What YARN Brings to Talend

November 12, 2013 --

Announced a while ago, in “beta” for several months (if there is such thing as “beta” for open source technology), YARN is viewed by many as the promised land of Hadoop. Already supported by most major Hadoop distribution vendors, it enables Hadoop to move from a data storage and processing platform, to an actual computing platform – the computing platform of the future.

YARN is a name that only an open source project could have come up – it’s actually an acronym that stands, in true self-deprecating fashion, for “Yet Another Resource Negotiator”.  There is ample literature out there on YARN (Hortonworks has a good resource page), so I won’t dwell on explanations on what YARN is or how it works.
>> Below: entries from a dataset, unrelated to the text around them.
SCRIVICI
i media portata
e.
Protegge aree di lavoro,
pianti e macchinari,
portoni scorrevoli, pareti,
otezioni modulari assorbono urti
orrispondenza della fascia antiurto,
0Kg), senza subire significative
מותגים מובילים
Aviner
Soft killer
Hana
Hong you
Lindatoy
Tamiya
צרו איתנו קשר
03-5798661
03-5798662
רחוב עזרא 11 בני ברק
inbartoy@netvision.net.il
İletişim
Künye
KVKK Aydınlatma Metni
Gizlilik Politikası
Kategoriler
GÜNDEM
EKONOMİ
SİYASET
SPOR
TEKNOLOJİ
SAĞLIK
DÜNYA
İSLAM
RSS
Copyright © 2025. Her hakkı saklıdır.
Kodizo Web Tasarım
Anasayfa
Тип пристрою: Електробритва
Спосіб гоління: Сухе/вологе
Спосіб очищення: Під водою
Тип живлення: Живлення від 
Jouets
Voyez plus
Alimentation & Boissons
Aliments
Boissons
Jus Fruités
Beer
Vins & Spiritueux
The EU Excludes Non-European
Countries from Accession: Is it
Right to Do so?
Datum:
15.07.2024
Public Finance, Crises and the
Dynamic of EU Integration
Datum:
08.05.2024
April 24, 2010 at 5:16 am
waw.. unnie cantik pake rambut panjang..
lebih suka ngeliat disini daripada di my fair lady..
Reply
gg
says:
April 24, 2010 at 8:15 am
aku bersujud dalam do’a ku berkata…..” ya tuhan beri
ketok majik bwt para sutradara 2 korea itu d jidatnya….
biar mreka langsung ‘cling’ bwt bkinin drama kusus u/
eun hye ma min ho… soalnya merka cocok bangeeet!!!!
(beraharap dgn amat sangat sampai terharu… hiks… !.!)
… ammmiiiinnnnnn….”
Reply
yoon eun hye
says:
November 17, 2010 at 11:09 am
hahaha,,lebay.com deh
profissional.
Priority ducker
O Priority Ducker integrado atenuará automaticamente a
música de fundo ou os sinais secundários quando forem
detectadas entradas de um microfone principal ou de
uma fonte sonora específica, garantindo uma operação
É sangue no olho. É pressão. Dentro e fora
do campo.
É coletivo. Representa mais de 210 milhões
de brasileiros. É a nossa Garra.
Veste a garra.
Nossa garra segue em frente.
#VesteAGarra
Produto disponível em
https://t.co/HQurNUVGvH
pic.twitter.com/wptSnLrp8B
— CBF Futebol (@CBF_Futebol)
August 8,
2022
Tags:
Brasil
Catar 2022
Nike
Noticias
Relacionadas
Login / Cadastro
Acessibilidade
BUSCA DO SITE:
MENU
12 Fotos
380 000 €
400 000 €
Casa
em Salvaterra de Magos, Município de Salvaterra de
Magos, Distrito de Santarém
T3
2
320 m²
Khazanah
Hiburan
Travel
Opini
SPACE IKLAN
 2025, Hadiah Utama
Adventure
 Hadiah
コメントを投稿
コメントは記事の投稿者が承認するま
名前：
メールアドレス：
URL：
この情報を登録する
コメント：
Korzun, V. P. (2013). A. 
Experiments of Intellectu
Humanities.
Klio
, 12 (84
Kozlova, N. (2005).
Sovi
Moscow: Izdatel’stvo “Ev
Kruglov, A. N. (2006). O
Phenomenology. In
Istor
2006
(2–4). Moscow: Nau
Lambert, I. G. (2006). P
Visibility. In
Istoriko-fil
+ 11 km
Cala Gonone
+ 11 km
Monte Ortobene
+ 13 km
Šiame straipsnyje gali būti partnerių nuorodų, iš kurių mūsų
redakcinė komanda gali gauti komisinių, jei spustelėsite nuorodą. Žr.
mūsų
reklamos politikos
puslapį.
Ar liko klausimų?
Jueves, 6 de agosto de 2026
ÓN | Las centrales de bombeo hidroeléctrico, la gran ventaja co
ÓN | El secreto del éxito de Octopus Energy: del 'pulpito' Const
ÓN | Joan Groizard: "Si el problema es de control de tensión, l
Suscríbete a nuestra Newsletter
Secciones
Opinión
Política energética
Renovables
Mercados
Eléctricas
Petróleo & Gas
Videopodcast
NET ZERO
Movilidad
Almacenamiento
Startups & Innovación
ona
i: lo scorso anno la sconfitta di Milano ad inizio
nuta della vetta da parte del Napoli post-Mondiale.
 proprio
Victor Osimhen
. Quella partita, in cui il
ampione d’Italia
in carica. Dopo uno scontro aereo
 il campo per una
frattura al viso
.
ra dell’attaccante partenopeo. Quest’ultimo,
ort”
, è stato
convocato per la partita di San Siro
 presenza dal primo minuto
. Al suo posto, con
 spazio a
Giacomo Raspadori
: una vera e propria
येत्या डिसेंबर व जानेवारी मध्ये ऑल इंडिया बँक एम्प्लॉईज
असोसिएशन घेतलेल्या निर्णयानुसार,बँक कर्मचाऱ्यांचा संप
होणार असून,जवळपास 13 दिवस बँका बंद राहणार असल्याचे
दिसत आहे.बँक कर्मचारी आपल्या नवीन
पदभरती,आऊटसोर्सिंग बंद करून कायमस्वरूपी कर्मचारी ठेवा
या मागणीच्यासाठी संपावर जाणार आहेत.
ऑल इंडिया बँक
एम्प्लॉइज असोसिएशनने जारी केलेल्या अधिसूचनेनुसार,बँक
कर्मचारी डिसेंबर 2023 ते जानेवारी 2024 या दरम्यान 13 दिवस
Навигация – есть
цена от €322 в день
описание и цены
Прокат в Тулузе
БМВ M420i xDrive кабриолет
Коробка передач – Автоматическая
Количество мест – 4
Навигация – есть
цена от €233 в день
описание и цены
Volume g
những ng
The most interesting part about YARN is that it enables the Hadoop platform to become a multi-workload environment, on which different types of processes can be run concurrently. YARN comes with resource management, optimization, scheduling, and overall enables better and more efficient use of Hadoop. It also provides the ability to run different types of tasks than batch-oriented MapReduce jobs.

For Talend users, the native support for YARN added in v5.4 means that any big data integration or big data quality job, built originally for MapReduce code generation, can be run inside YARN. This is completely transparent for the users who only need to select the target environment. With YARN, Talend jobs no longer need to “fight” for Hadoop cluster resources with other big data processes, but can run concomitantly. And since Talend’s approach to big data is engine-less, Hadoop is the engine. This decreases overhead, reduces maintenance, and ensures the best performance. 

From a positioning standpoint, this commitment to YARN by Talend increases the technology gap with other integration products, which are still struggling to assemble a big data strategy.  Ask these vendors who are porting their hub-and-spoke engines to Hadoop, what their plans for YARN support are!